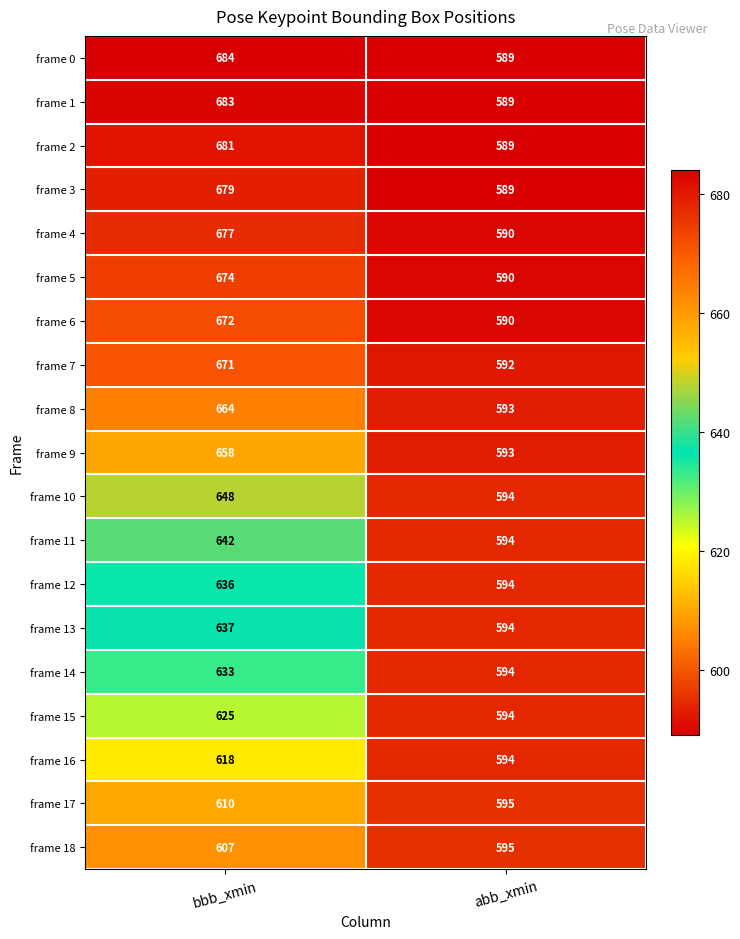

True or false: frame 6 has a value of 1121 at bbb_xmin.

False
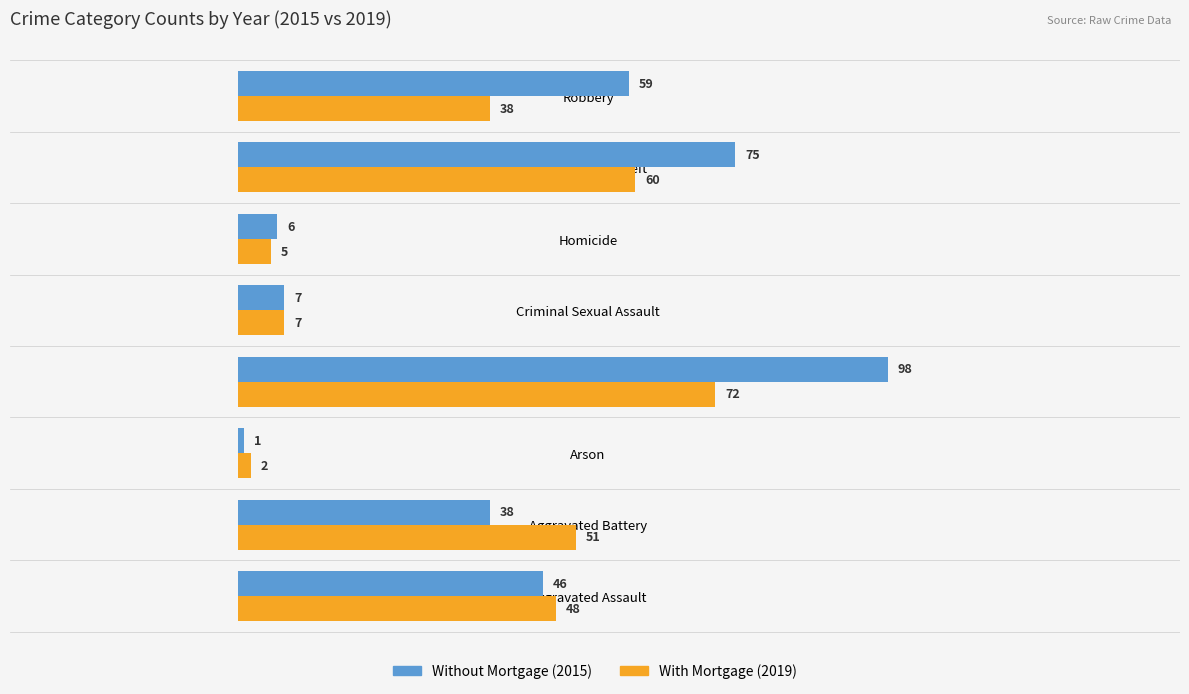

At which category is the sum across all series the highest?

Burglary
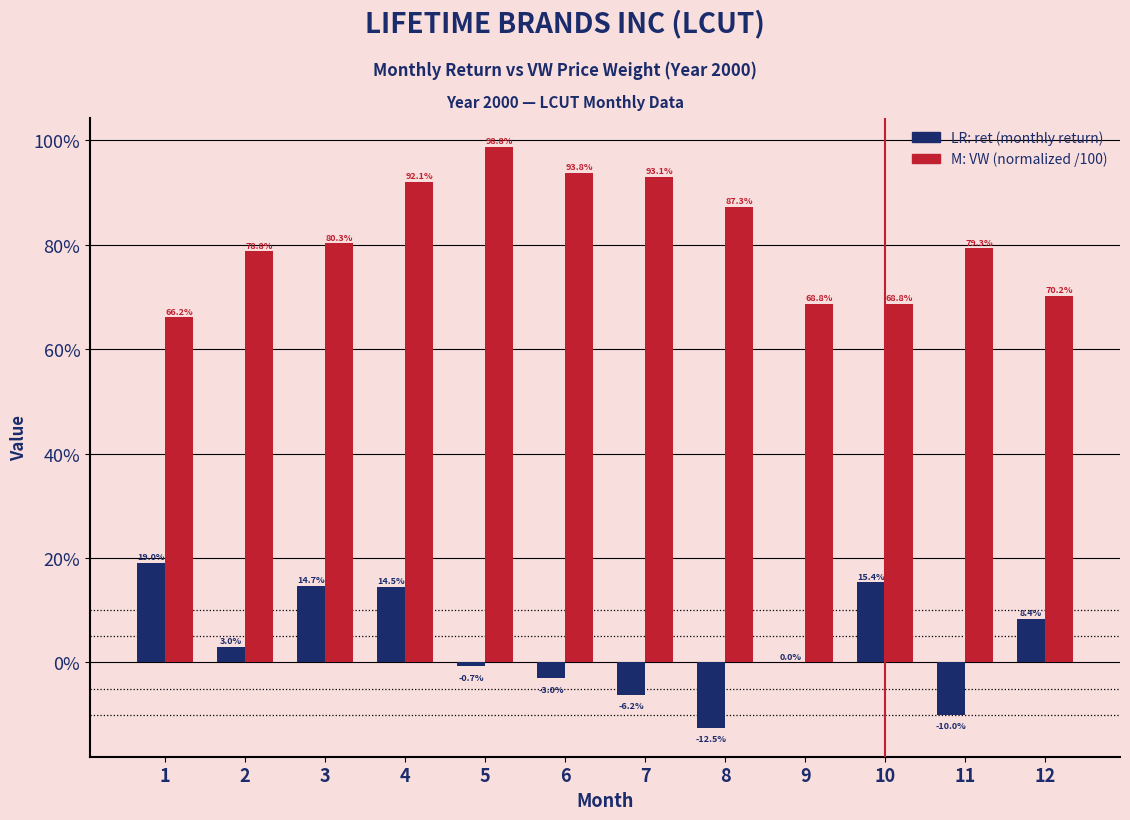

Does the chart contain stacked bars?

No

********

## Required work
Please report how many lines of the data above contain the word "across", giving only the number.

## Answer for this exercise
1